Which brings us to last week. It was time to part with the car seat. I didn't want to. If it was up to me, I'd keep it forever. A stupid car seat! I would stare at it like a shrine. It's a symbol of how much harder it is to move on from babyhood where things were easier. With Lola, I miss her babyhood but I know there are more stages to get through, she'll have accomplishments and recitals and first dates and everything that makes saying goodbye to baby things worth it.
But saying goodbye to Christian's baby things is hard. Damn hard. Not that he won't have recitals and accomplishments, but looking back to his babyhood means thinking about a time where ignorance was so very blissful, even post accident.
So I finally got the car seat ready, loaded it into the van, and there they were - the stupid cup holders. I drove his car seat, the one I took so much care in choosing, to the Goodwill. I took the long way and thought about how many other stores I could go to first that might distract me from dropping it off at the Goodwill because then maybe I wouldn't really have to give it away. But there I was, at the Goodwill, leaving it there. And I actually got sad.
It's just a car seat! It's just a thing! It's not Christian! Christian is at home peacefully sleeping. What is your problem!
I put the car seat down and the Goodwill employee came out to ask me if I needed a tax receipt. I said no really quickly and turned around to get in the car. Do you know that I looked back to see if the seat was still sitting there?

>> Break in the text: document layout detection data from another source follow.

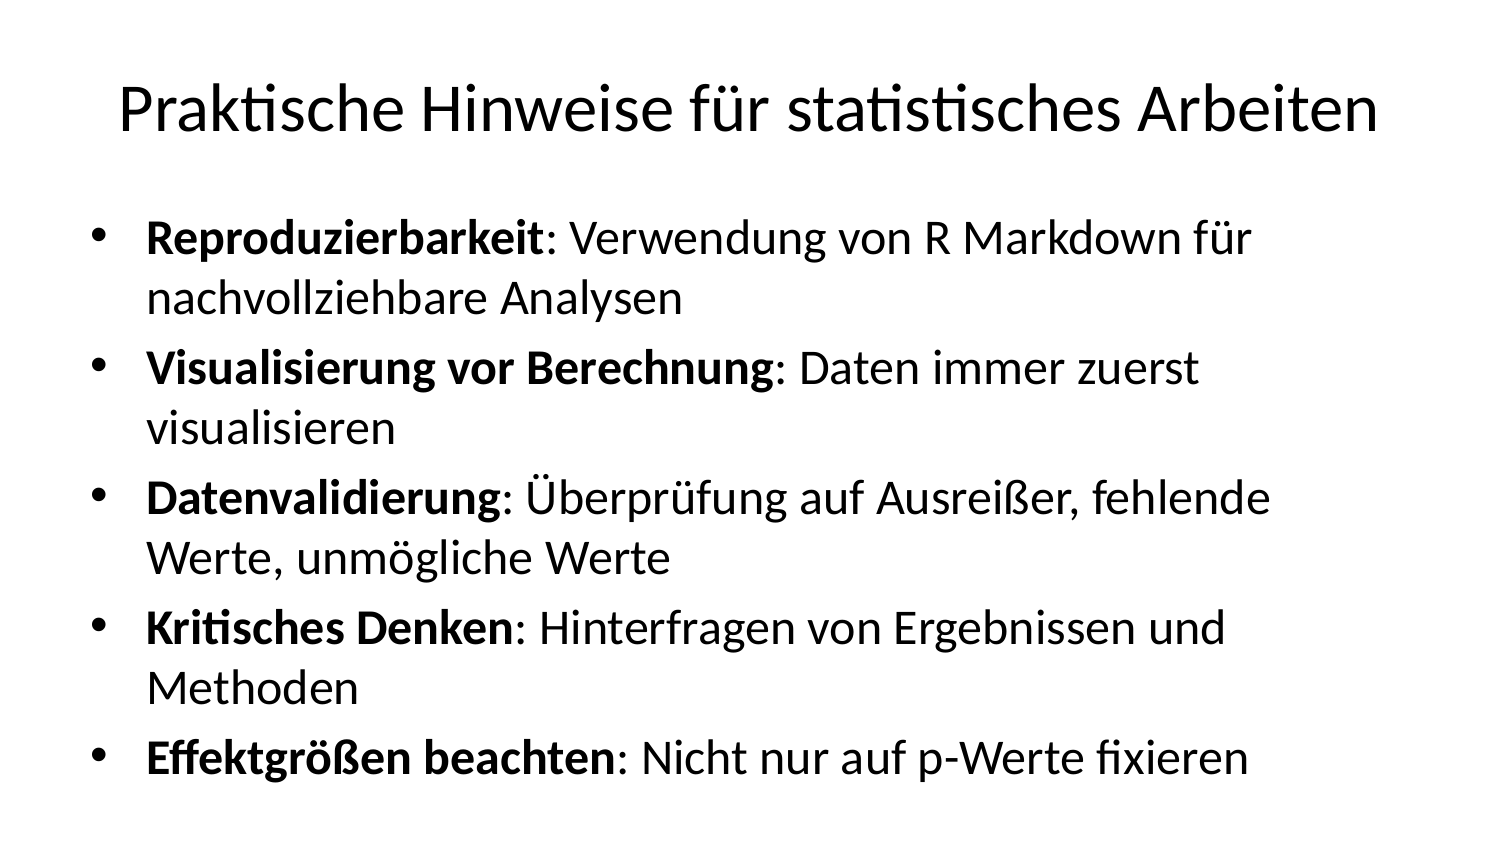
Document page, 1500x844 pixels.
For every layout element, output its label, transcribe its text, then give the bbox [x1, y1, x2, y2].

list Reproduzierbarkeit: Verwendung von R Markdown für nachvollziehbare Analysen Visualisierung vor Berechnung: Daten immer zuerst visualisieren Datenvalidierung: Überprüfung auf Ausreißer, fehlende Werte, unmögliche Werte Kritisches Denken: Hinterfragen von Ergebnissen und Methoden Effektgrößen beachten: Nicht nur auf p-Werte fixieren [75, 196, 1425, 754]
title Praktische Hinweise für statistisches Arbeiten [75, 33, 1425, 175]
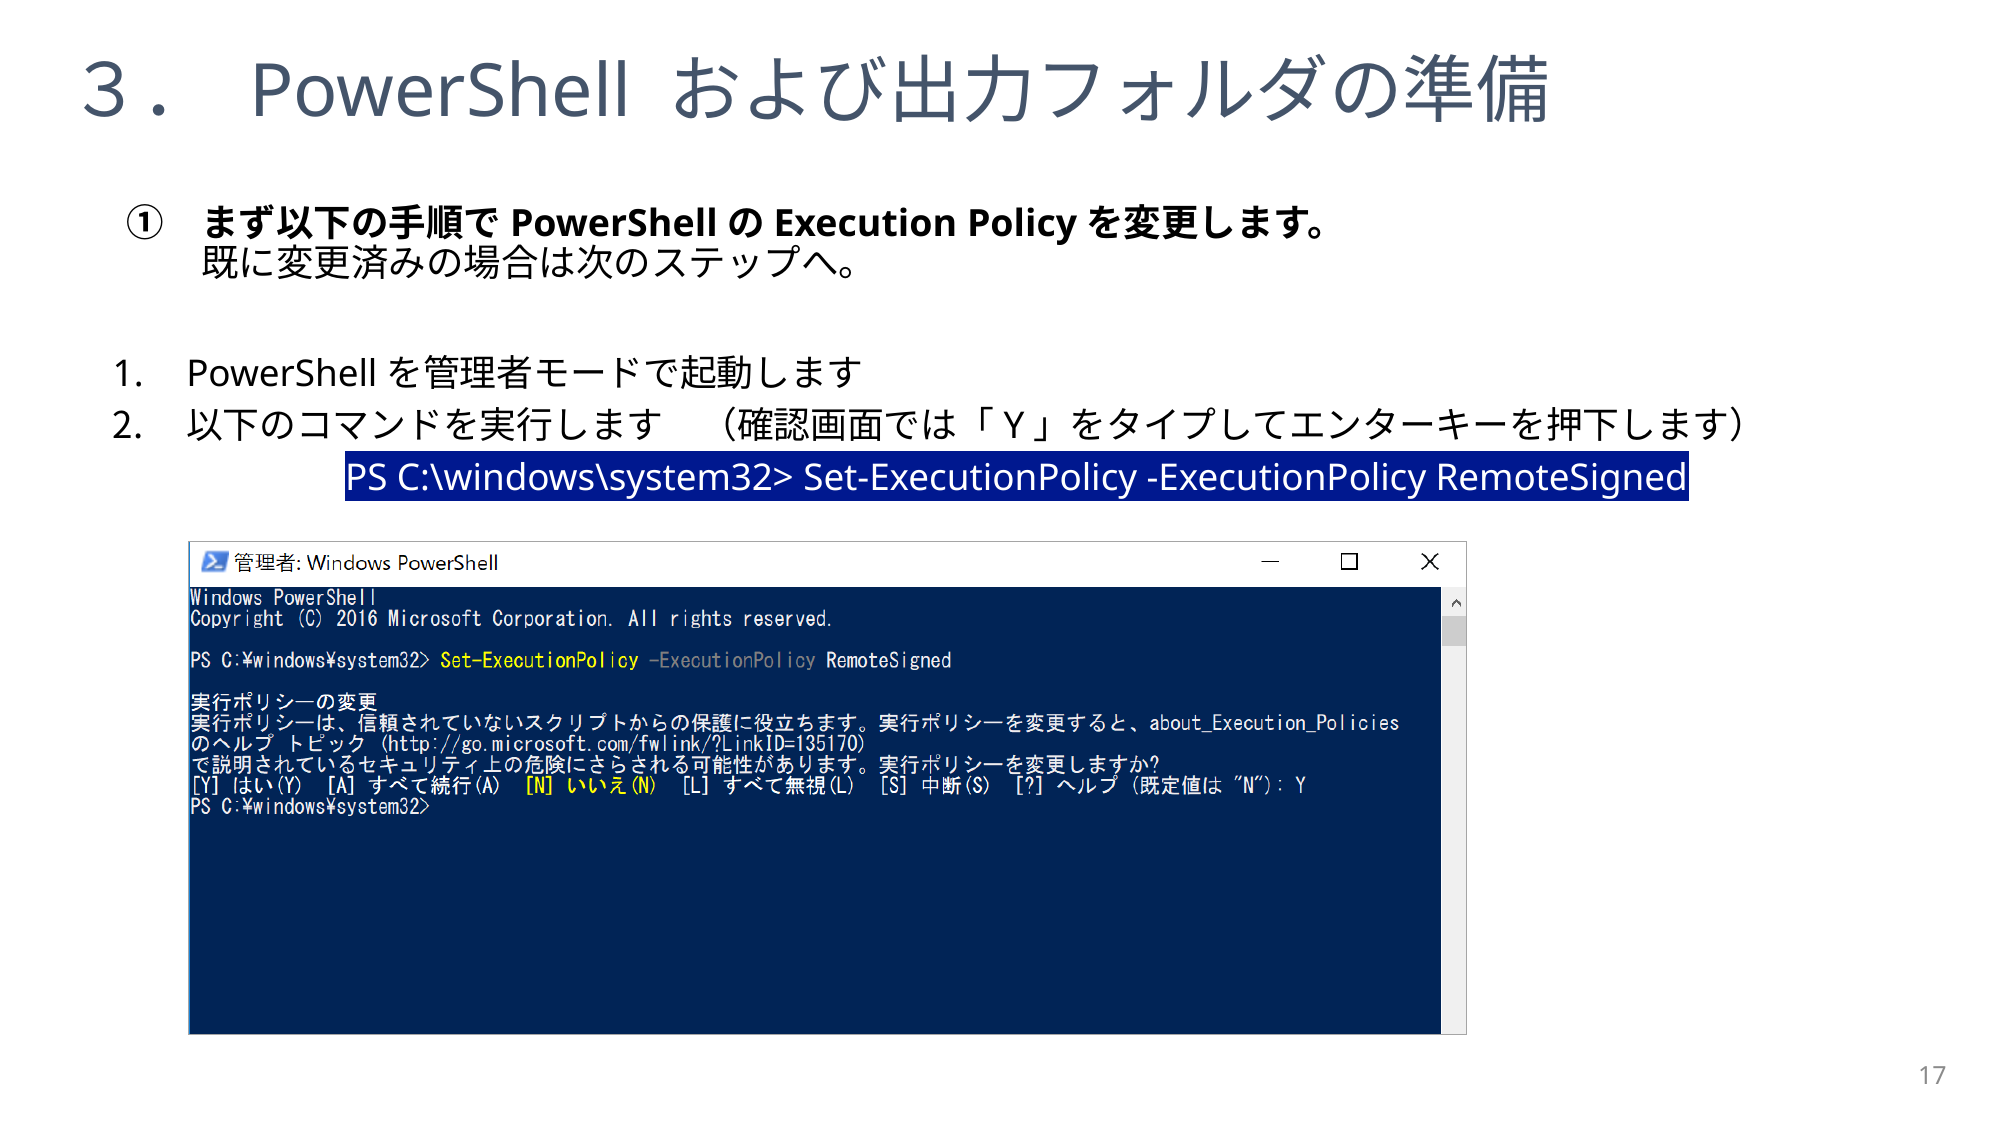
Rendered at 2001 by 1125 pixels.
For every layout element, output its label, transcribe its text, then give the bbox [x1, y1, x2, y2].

picture [188, 541, 1467, 1035]
text_box ３． PowerShell および出力フォルダの準備 [38, 29, 1792, 157]
text_box PowerShellを管理者モードで起動します 以下のコマンドを実行します （確認画面では「Y」をタイプしてエンターキーを押下します） PS C:\windows\system32> Set-ExecutionPolicy -ExecutionPolicy RemoteSigned [83, 331, 1821, 522]
text_box まず以下の手順でPowerShellのExecution Policyを変更します。 既に変更済みの場合は次のステップへ。 [96, 180, 1934, 309]
text_box 17 [1875, 1052, 1962, 1113]
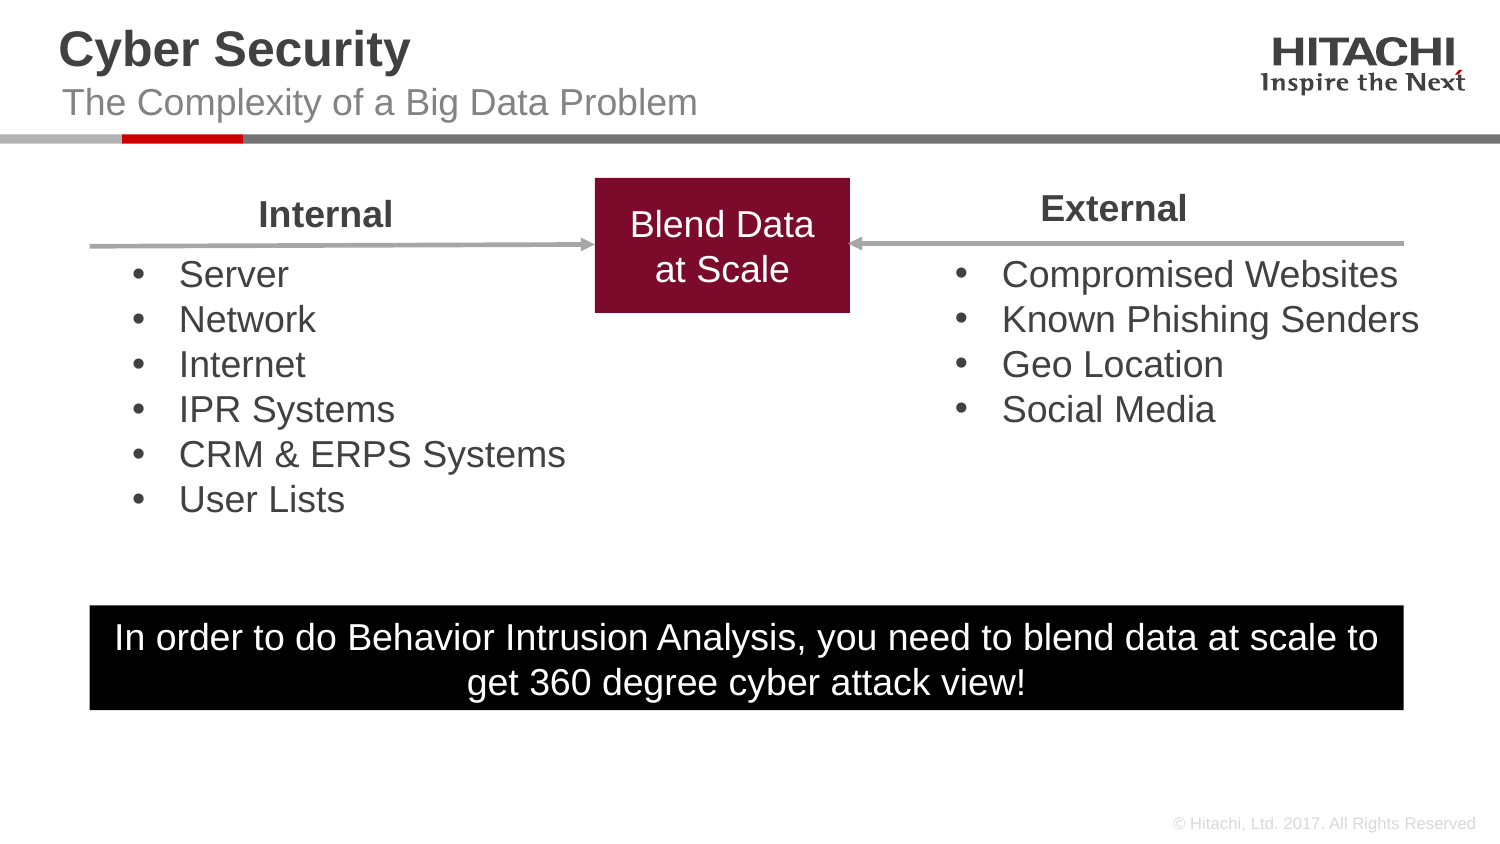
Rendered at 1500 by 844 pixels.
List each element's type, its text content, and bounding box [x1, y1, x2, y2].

text_box Server Network Internet IPR Systems CRM & ERPS Systems User Lists [117, 243, 606, 528]
text_box Internal [243, 183, 595, 242]
title Cyber Security [43, 0, 1113, 112]
text_box In order to do Behavior Intrusion Analysis, you need to blend data at scale to get 360 degree cyber attack view! [89, 605, 1404, 711]
text_box Blend Data at Scale [593, 176, 852, 315]
text_box Compromised Websites Known Phishing Senders Geo Location Social Media [940, 242, 1500, 438]
text_box External [1025, 176, 1377, 237]
text_box The Complexity of a Big Data Problem [47, 70, 714, 131]
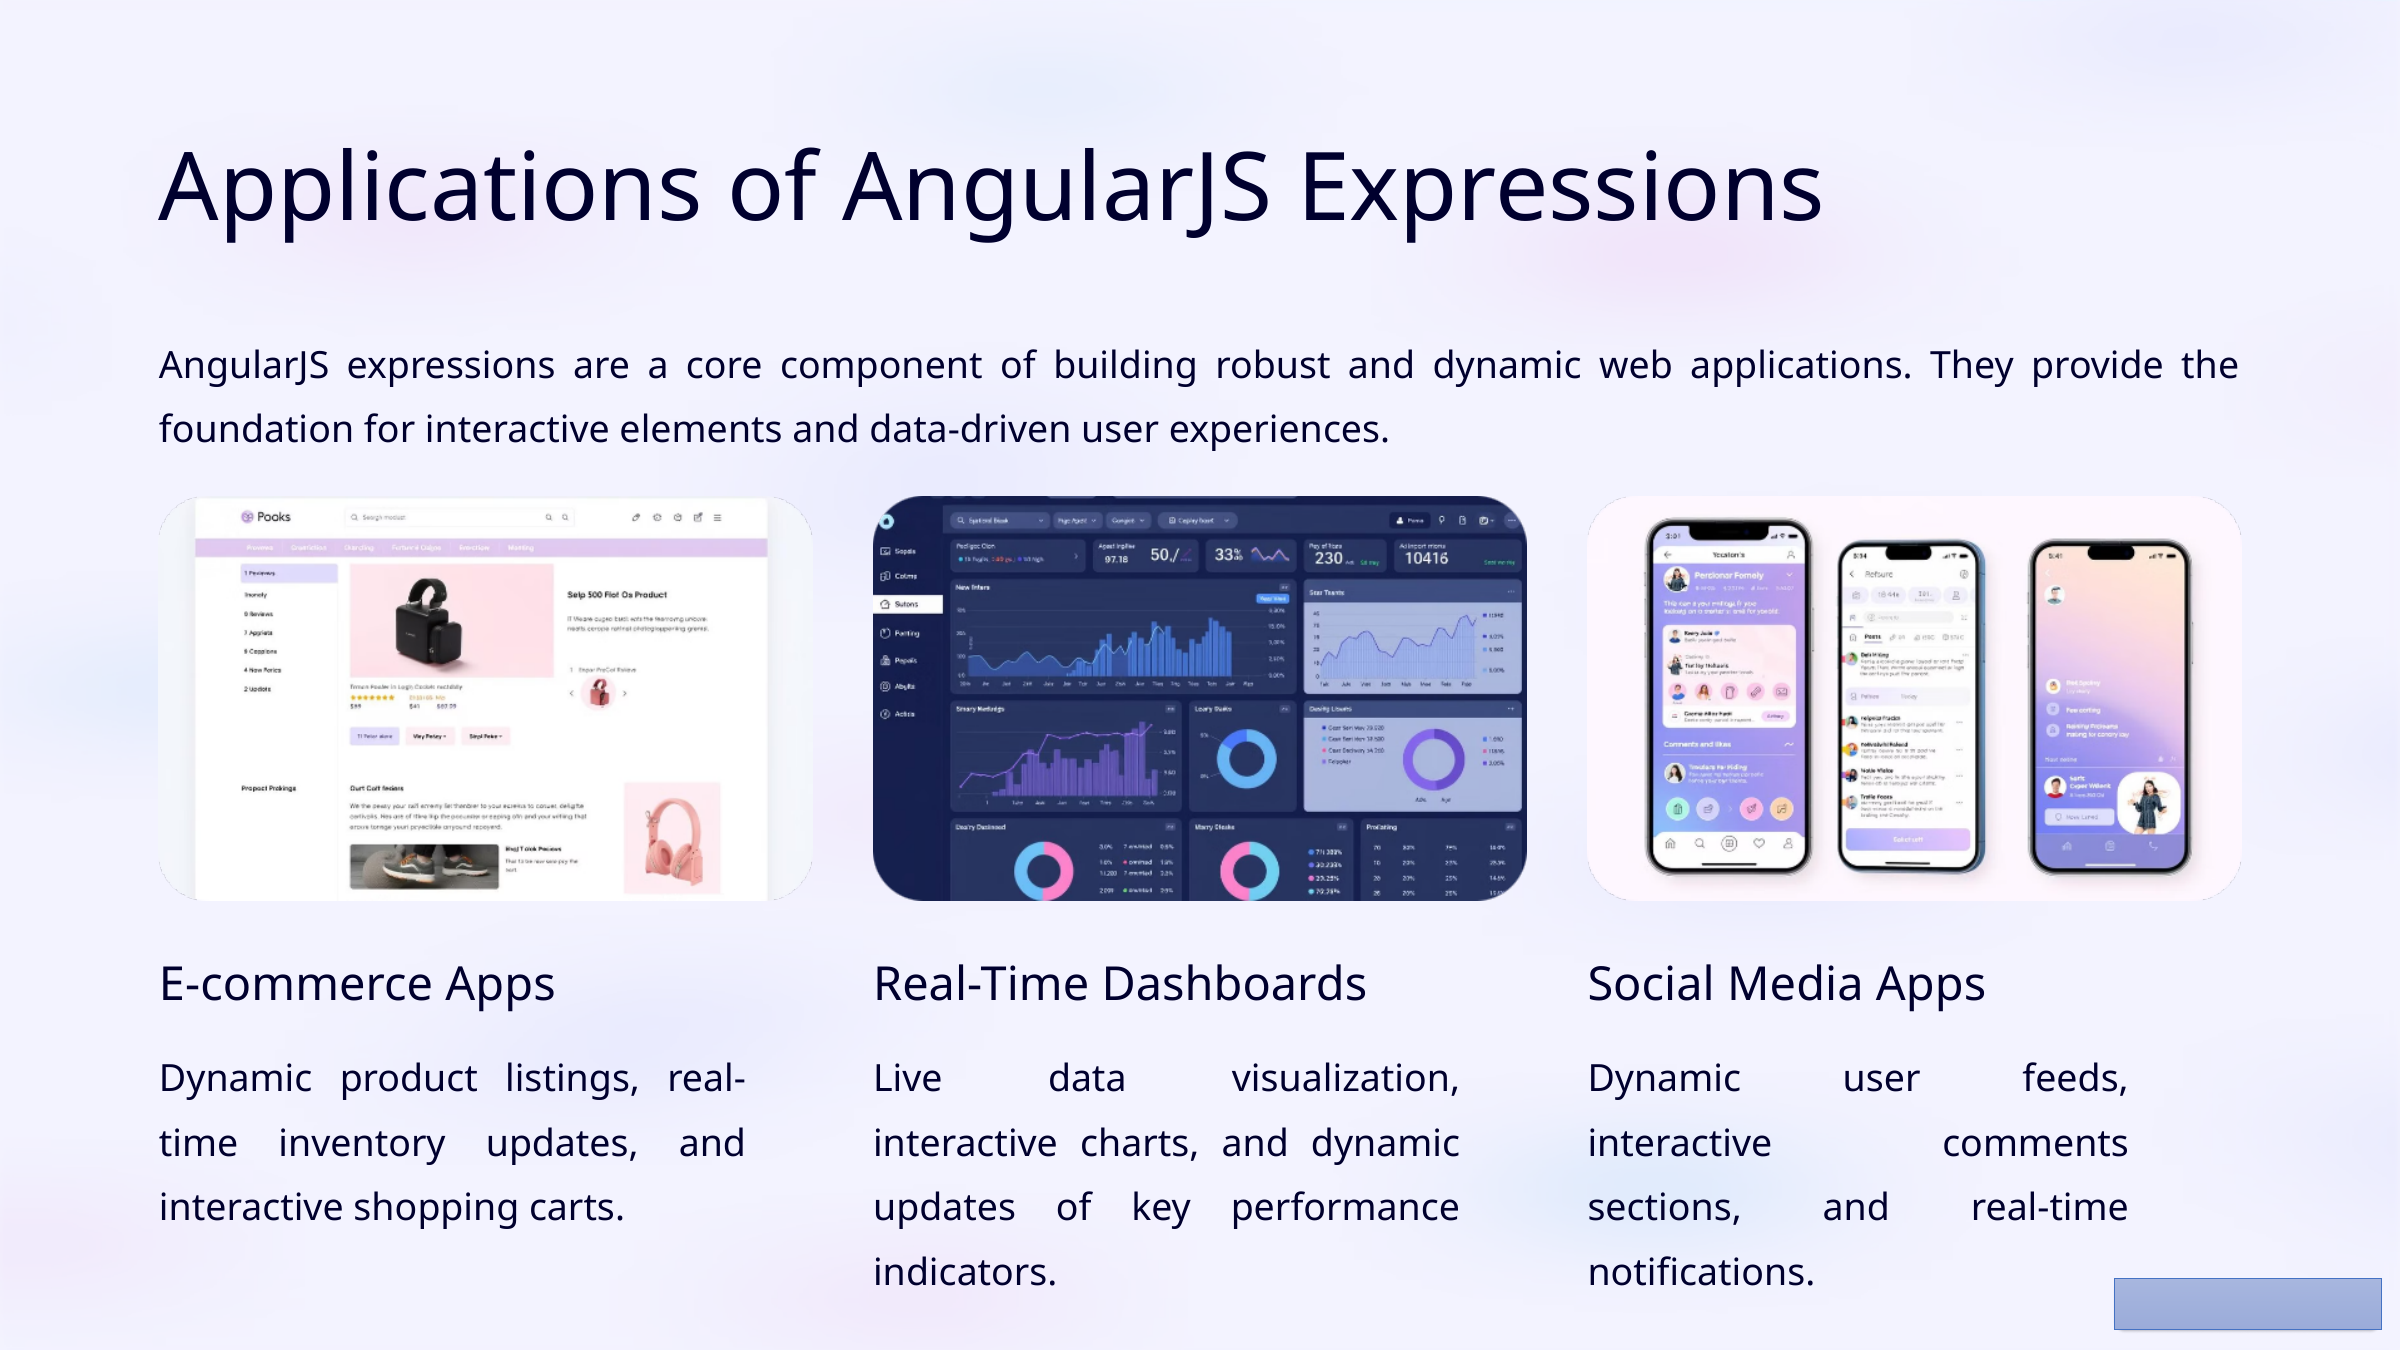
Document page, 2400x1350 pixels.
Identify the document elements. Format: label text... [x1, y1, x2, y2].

It wasn't. It was gone. He took it right in without even a last glance. Which is good, because I might have turned into a crazy mess of a Mama, stopped the car, and insisted I take it home where it could stay with us forever for no good reason other than that I just didn't want to part with it.
I drove home after that feeling a little quiet and maybe a little sulky. But I had a birthday party to get ready for. We had an amazing fourth birthday party for him. See, he's a kid now.
Goodbye messy car seat with the cup holders. Thanks for always holding my baby safe. Even with your stupid cup holders.